Step 1: Import necessary functions and classes

import datetime
from urllib.parse import urlparse

import earthaccess
import obstore
import pandas as pd
import xarray as xr
from obstore.auth.earthdata import NasaEarthdataCredentialProvider
from virtualizarr import open_virtual_dataset, open_virtual_mfdataset
from virtualizarr.parsers import HDFParser
from virtualizarr.registry import ObjectStoreRegistry

Zarr can emit a lot of warnings about Numcodecs not being including in the Zarr version 3 specification yet – let’s suppress those.

import warnings

warnings.filterwarnings(
    "ignore",
    message="Numcodecs codecs are not in the Zarr version 3 specification*",
    category=UserWarning,
)

Step 2: Search NASA CMR using earthaccess

start_date = datetime.datetime(2022, 4, 1)
end_date = datetime.datetime(2022, 5, 12)
date_array = pd.date_range(start=start_date, end=end_date, freq="D").to_pydatetime()
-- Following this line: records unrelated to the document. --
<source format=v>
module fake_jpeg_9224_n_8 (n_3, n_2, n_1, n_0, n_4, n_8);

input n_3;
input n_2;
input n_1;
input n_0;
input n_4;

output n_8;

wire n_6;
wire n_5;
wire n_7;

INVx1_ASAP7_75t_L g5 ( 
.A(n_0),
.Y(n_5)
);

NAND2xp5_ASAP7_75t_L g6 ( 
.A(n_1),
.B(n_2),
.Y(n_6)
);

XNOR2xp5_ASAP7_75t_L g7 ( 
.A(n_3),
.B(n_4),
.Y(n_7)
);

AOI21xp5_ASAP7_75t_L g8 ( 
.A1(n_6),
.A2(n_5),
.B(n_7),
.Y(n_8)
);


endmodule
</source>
short_name = "GLDAS_NOAH025_3H"
version = "2.1"
variable = "SoilMoi0_10cm_inst"  # Only select a single variable of interest

print("Retrieving data granules from Earthaccess")
earthaccess.login()
results = earthaccess.search_data(
    short_name=short_name,
    version=version,
    temporal=(start_date, end_date),
    cloud_hosted=True,
)
urls = [g["umm"]["RelatedUrls"][1]["URL"] for g in results]
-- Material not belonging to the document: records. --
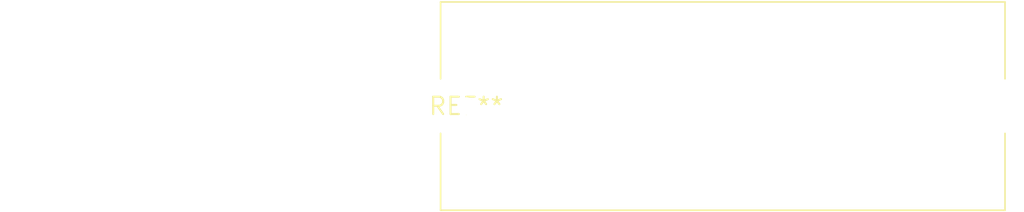
<source format=kicad_pcb>
(kicad_pcb (version 20240108) (generator pcbnew)

  (general
    (thickness 1.6)
  )

  (paper "A4")
  (layers
    (0 "F.Cu" signal)
    (31 "B.Cu" signal)
    (32 "B.Adhes" user "B.Adhesive")
    (33 "F.Adhes" user "F.Adhesive")
    (34 "B.Paste" user)
    (35 "F.Paste" user)
    (36 "B.SilkS" user "B.Silkscreen")
    (37 "F.SilkS" user "F.Silkscreen")
    (38 "B.Mask" user)
    (39 "F.Mask" user)
    (40 "Dwgs.User" user "User.Drawings")
    (41 "Cmts.User" user "User.Comments")
    (42 "Eco1.User" user "User.Eco1")
    (43 "Eco2.User" user "User.Eco2")
    (44 "Edge.Cuts" user)
    (45 "Margin" user)
    (46 "B.CrtYd" user "B.Courtyard")
    (47 "F.CrtYd" user "F.Courtyard")
    (48 "B.Fab" user)
    (49 "F.Fab" user)
    (50 "User.1" user)
    (51 "User.2" user)
    (52 "User.3" user)
    (53 "User.4" user)
    (54 "User.5" user)
    (55 "User.6" user)
    (56 "User.7" user)
    (57 "User.8" user)
    (58 "User.9" user)
  )

  (setup
    (pad_to_mask_clearance 0)
    (pcbplotparams
      (layerselection 0x00010fc_ffffffff)
      (plot_on_all_layers_selection 0x0000000_00000000)
      (disableapertmacros false)
      (usegerberextensions false)
      (usegerberattributes false)
      (usegerberadvancedattributes false)
      (creategerberjobfile false)
      (dashed_line_dash_ratio 12.000000)
      (dashed_line_gap_ratio 3.000000)
      (svgprecision 4)
      (plotframeref false)
      (viasonmask false)
      (mode 1)
      (useauxorigin false)
      (hpglpennumber 1)
      (hpglpenspeed 20)
      (hpglpendiameter 15.000000)
      (dxfpolygonmode false)
      (dxfimperialunits false)
      (dxfusepcbnewfont false)
      (psnegative false)
      (psa4output false)
      (plotreference false)
      (plotvalue false)
      (plotinvisibletext false)
      (sketchpadsonfab false)
      (subtractmaskfromsilk false)
      (outputformat 1)
      (mirror false)
      (drillshape 1)
      (scaleselection 1)
      (outputdirectory "")
    )
  )

  (net 0 "")

  (footprint "Fuseholder_Cylinder-6.3x32mm_Schurter_0031-8002_Horizontal_Open" (layer "F.Cu") (at 0 0))

)

</source>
Step 3: Create an ObjectStore and an ObjectStoreRegistry

url = urls[0]  # Use the first URL for virtualizarr
parsed = urlparse(url)
bucket = parsed.netloc
scheme = parsed.scheme
credential_url = [
    item["URL"]
    for item in results[0]["umm"]["RelatedUrls"]
    if item["Description"]
    == "api endpoint to retrieve temporary credentials valid for same-region direct s3 access"
][0]
cp = NasaEarthdataCredentialProvider(credential_url)
store = obstore.store.S3Store(bucket=bucket, region="us-west-2", credential_provider=cp)
registry = ObjectStoreRegistry({f"{scheme}://{bucket}": store})

Step 4: Create an instance of the HDFParser

parser = HDFParser()

Step 5: Create a virtual dataset via open_virtual_dataset

vds = open_virtual_dataset(
    url=url,
    parser=parser,
    registry=registry,
)

Step 6: Create a virtual datacube via open_virtual_dataset

vds = open_virtual_mfdataset(urls=urls[:2], parser=parser, registry=registry)
vds

Step 7: Load data directly into Xarray

ds = xr.open_zarr(parser(urls[0], registry=registry), zarr_format=3, consolidated=False)
da = ds["Snowf_tavg"]
da
da.load()
da.plot()

TODO

Currently persisting virtual Zarr stores that access data behing Earthdata Login with Icechunk is quite clunky. Therefore, it has been excluded from the demo. We are actively discussing options for a more user-friendly API with the Icechunk developers.